Question

PLEASE HELP ME!!
find a third-degree polynomial equation with rational coefficients that has roots -2 and 2+i

would the root -2 become (x+2) or (x-2)?? i know i would multiply (x+(2+i))(x+(2-i)), because of conjugate pairs

Answer 1

Try \[x^3+6 x^2+13 x+10 \]

Answer 2

Hello Brittney!

Remember: COMPLEX ROOTS - roots like (2+i) - come in pairs! Where there's a (2+i), there's a (2-i). -2, as a real number, would be left alone. So what we're really looking for is a polynomial equation with the roots: -2, (2+i), (2-i). Cool!

So...

How do we get it?

Easy. You just plug these roots into factor form and multiply ALL the elements together in order to get the un-factored polynomial equation. In this case, we're multiplying:

(x+2) * (x -(2+i)) * (x-(2-i))

Let's start with the complex root section first.

(x -(2+i)) * (x-(2-i))

Okay?
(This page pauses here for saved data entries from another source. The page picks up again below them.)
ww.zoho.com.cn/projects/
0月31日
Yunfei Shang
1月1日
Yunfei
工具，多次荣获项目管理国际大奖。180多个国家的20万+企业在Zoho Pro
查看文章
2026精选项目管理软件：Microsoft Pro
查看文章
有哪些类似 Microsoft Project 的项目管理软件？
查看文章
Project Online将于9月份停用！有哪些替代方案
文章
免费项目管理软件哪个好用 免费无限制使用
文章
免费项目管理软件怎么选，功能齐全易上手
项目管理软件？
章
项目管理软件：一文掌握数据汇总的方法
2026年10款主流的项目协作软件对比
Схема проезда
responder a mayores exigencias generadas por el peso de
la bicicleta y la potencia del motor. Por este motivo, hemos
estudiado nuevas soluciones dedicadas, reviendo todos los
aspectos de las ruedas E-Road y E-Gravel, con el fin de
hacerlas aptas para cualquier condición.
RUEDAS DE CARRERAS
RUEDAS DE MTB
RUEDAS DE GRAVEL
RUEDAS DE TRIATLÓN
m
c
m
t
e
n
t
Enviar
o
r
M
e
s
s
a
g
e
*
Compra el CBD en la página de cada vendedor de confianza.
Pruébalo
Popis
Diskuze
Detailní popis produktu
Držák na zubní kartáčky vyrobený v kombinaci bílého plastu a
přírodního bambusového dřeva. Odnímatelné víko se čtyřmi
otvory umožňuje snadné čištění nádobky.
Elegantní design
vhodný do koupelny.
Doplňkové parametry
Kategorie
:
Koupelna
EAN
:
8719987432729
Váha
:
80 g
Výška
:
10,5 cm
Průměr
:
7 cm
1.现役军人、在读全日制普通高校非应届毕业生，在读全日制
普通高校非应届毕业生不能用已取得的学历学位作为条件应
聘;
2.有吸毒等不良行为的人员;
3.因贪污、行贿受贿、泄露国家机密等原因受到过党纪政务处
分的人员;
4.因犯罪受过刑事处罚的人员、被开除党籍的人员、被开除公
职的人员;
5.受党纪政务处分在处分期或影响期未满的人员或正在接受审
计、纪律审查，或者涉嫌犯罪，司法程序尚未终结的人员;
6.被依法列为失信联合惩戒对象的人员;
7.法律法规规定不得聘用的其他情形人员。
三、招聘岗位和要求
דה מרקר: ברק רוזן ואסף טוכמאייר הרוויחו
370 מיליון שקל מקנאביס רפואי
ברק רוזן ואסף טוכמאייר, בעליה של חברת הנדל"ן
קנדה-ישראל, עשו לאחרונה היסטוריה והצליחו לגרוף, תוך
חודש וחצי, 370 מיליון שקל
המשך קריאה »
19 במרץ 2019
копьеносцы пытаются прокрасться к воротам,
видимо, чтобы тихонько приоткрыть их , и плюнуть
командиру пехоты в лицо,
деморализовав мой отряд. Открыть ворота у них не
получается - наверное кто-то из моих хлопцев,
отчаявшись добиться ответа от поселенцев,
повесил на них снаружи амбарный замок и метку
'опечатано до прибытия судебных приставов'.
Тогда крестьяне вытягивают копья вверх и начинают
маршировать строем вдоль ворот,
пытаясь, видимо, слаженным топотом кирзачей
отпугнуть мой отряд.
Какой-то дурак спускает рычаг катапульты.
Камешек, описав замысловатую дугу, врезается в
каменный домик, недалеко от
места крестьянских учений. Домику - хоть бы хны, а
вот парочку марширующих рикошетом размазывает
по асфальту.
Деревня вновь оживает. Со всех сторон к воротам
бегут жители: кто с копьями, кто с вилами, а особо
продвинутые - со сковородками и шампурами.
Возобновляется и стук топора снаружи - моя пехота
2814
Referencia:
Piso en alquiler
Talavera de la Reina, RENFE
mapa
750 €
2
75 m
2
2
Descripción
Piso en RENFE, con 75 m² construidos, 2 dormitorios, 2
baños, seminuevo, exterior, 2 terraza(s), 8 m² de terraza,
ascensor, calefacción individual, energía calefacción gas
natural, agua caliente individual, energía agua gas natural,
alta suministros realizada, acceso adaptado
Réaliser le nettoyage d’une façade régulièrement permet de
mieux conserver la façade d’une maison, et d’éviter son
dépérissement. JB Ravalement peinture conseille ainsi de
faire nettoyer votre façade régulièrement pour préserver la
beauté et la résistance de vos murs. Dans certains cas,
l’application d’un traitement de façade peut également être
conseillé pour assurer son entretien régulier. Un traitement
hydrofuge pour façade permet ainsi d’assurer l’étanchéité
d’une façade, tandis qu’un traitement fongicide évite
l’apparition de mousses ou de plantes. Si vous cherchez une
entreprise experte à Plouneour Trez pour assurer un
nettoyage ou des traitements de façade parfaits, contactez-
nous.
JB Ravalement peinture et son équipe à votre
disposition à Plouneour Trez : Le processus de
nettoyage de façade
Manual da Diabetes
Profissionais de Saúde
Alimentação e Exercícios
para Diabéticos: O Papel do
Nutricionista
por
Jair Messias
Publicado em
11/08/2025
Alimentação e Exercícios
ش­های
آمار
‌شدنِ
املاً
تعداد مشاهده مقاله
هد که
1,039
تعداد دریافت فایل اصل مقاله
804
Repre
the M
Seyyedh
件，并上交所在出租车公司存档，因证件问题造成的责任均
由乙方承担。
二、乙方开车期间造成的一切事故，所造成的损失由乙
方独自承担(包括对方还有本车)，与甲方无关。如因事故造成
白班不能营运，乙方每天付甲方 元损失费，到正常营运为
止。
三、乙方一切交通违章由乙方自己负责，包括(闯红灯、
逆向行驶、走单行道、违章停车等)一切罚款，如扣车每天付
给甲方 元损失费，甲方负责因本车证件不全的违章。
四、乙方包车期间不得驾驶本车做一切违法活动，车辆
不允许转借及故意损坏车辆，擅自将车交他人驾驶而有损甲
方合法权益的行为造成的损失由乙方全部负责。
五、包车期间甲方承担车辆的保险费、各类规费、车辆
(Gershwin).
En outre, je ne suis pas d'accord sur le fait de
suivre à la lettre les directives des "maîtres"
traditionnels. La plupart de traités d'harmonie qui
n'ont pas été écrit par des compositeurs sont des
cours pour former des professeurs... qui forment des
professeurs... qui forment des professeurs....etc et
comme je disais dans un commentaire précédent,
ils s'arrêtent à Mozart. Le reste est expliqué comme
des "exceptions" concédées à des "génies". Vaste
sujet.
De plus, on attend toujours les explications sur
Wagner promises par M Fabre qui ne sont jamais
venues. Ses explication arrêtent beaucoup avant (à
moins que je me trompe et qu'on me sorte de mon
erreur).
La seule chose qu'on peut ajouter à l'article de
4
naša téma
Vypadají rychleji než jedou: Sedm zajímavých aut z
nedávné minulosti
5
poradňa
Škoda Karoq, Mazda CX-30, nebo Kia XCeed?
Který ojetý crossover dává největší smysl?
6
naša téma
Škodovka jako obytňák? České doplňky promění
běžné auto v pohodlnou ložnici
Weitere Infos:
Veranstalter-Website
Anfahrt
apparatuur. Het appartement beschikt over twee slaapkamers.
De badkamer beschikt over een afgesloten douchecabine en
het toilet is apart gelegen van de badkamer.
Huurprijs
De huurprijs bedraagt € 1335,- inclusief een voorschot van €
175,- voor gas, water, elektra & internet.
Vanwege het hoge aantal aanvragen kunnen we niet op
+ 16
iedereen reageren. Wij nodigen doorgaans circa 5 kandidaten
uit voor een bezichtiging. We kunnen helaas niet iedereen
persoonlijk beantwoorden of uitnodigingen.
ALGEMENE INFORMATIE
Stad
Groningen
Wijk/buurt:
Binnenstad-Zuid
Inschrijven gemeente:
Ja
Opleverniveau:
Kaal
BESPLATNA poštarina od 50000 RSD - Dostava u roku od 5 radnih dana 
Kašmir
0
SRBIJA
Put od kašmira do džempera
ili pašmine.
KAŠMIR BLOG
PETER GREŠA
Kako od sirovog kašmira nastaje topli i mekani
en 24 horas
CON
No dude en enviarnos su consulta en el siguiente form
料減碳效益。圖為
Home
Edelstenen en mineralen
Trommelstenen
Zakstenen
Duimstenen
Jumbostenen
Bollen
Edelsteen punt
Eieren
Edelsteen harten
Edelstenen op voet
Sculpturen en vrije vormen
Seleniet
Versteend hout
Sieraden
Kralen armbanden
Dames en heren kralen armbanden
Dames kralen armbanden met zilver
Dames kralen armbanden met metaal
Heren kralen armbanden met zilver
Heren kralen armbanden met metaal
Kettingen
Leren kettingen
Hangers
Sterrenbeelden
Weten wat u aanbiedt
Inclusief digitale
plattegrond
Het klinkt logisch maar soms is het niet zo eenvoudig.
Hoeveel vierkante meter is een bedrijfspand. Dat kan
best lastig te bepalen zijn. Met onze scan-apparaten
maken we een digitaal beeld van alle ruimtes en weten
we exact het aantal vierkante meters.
Let's distribute the negative signs.

(x - 2 - i) * (x - 2 +i)

Now do distribution of terms.

With x in the first pair of parentheses, we'll distribute it first:
x(x - 2 + i)
(x^2) - 2x + xi

Now distribute -2:
-2(x - 2 + i)
-2x +4 - 2i

Now, do it with -i:
-i(x - 2 + i)
-ix + 2i - (i^2)

Now, notice that when we distributed -i, we ended up with (i^2). Remember how (i^2) was equal to -1? Yeah! Now we can replace:

-ix + 2i - (i^2)

with:

-ix + 2i - (-1)

So it becomes:

-ix + 2i + 1.

Having distributed each of the terms in the first set of parentheses, we can add the distributed forms together!

We get:

( (x^2) - 2x + xi) + (-2x +4 - 2i) + (-ix + 2i + 1)

Let's solve!

This boils down to:

(x^2) - 4x + xi + 4 - 2i - ix + 2i + 1

Which is:

(x^2) - 4x + 4 - 2i + 2i + 1

Which is:

(x^2) - 4x + 4 + 1, or:

(x^2) - 4x + 5.

Okay, but remember the (x+2) that we left a long, long time ago in a land far, far away? We gotta multiply it back onto the simplified form of (x -(2+i)) * (x-(2-i)).

So:

(x+2)( (x^2) - 4x + 5)

is what we must multiply now.

Distributing, we get:

(x^3) + 2x^2 - 4x^2 - 8x + 5x + 10.

Simplify!

(x^3) - 2x^2 - 3x + 10.

This is what I think the answer is. Robtobey may be correct though, so definitely try to see how he got his answer!